Weight Lifting Benefits Heart Health: Study

exercise


Researchers from the College of Applied Health Sciences at the University of Illinois at Chicago (UIC) have announced the results of a study indicating the advantages of resistance training in relationship to positive cardiovascular effects.

The study’s findings demonstrates that after just 6 weeks of resistance training and exercise, 2 vital bio-markers associated with negative outcomes relating to vascular tissue damage had disappeared for African American men.

The study’s results did not show the same effects for Caucasian men.
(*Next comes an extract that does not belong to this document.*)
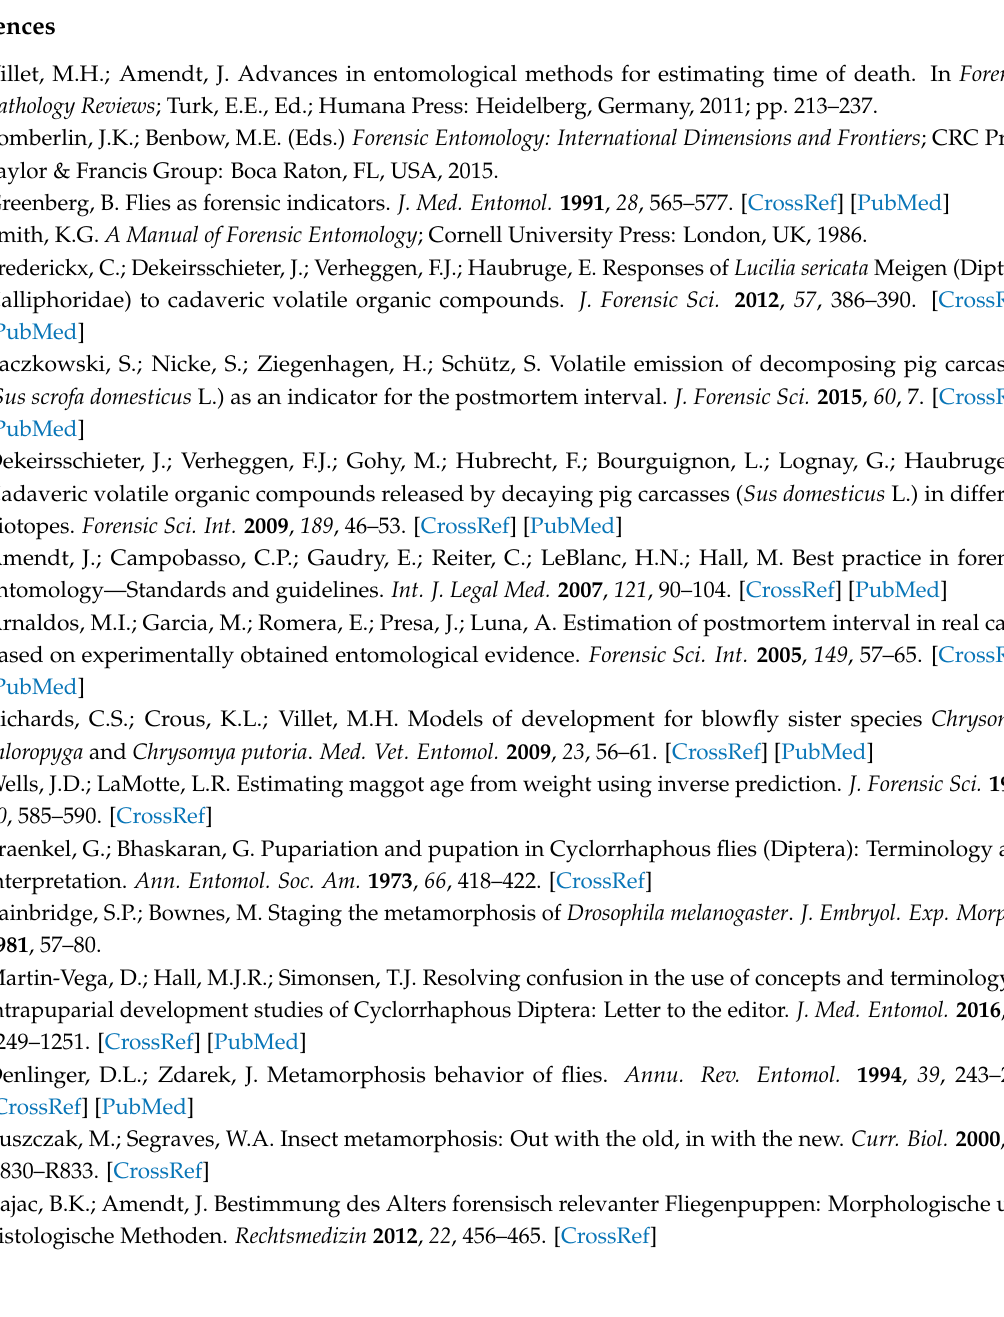
Table S1: Multiple comparison (MC) analysis. Raw data S2: Absolute C T values of all markers at all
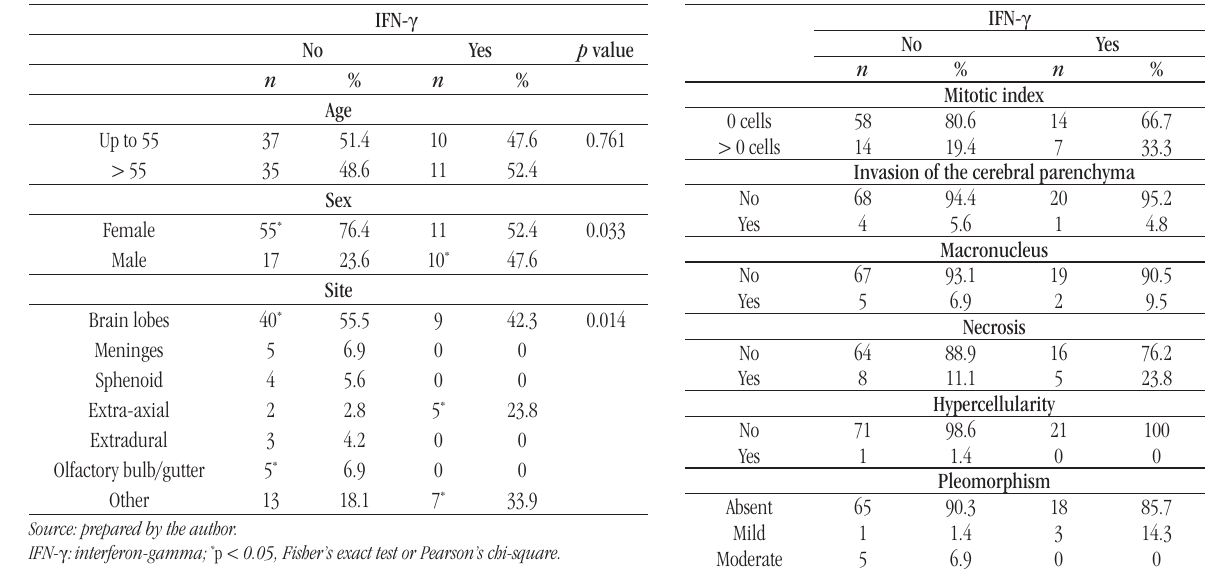
table 2 – Analysis of IFN- γ immunoexpression and its relationship with morphological variables in patients with meningioma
These bio-markers, key indicators for inflammation, immune response and the shaping of vascular tissue generally rise in conjunction with tissue damage, infection and stress.

The bio-markers discovered to decrease after the resistance training are known as C-reactive proteins.
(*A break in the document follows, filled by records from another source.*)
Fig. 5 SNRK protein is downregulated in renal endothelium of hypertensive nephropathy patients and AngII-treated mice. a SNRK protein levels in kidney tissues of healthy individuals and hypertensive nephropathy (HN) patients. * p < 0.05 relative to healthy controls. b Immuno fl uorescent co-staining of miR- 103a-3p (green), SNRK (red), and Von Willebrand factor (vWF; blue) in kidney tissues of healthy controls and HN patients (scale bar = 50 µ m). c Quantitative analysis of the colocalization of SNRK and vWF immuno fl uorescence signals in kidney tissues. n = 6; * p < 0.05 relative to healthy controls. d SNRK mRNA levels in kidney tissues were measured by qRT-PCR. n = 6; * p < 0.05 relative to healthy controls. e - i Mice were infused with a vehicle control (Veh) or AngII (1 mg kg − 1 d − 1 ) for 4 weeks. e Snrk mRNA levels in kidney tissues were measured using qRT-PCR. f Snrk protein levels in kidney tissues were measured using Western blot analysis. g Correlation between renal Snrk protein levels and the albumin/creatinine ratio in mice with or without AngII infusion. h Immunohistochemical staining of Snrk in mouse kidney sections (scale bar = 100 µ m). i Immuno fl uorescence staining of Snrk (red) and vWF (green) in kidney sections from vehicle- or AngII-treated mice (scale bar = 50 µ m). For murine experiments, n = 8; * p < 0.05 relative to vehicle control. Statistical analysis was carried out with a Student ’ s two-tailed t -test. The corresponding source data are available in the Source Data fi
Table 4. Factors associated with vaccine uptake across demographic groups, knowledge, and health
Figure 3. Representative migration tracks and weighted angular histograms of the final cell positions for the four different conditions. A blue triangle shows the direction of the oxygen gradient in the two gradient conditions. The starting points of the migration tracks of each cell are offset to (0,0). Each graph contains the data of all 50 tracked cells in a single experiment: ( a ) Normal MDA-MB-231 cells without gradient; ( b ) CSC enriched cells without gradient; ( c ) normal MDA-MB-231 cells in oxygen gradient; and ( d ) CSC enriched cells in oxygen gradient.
“This suggests that resistance exercise training is more beneficial in young African American men then in [white] men of the same age,” said Bo Fernhall, dean of the College of Applied Health Sciences at the University of Illinois at Chicago (UIC).

“Higher blood pressures in African American children have been shown asyoung as 8 to 10 years of age,” said Dr. Fernhall. “so there’s obviously something going on that predisposes the African American population to end stage disease, hypertension and stroke and the more debilitating diseases later on in life.”
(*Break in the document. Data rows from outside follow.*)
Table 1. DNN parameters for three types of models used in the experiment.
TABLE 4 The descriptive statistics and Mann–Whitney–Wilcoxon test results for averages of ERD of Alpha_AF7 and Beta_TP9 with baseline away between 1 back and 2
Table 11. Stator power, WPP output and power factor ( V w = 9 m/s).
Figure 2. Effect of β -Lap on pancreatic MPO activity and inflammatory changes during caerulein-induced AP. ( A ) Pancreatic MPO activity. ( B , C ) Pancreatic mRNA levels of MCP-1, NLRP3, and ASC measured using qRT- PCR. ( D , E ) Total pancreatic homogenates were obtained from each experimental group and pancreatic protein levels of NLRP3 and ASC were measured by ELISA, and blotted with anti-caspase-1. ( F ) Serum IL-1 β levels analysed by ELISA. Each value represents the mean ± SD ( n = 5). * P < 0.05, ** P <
Cardiovascular disease, hypertension, stroke and kidney disease is more widespread among blacks than whites in the United States.

Levels of these C-reactive proteins bio-markers, one involving vascular re-modeling and the other that signals oxidative stress, dropped significantly among African American men that lifted weights. Study co-author Marc Cook, a UIC doctoral student pointed out that this study builds on a previous study that shows that aerobic exercise also helps to lower levels of the C-reactive protein bio-markers for oxidative stress.

“If you don’t like cardiovascular exercise, if you don’t like running on a treadmill, if you can’t play basketball or you’re not good at it, you can lift weights and improve your health, especially when it comes to high blood pressure,” Cook said. “If you want to lift weights and you do it on a regular basis, you could improve your function.

Lead study author, Dr. Bo Fernhall, is a professor in the department of kinesiology and community health at UIC’s Urbana-Champaign campus.

The study findings were published online in the Journal of Human Hypertension.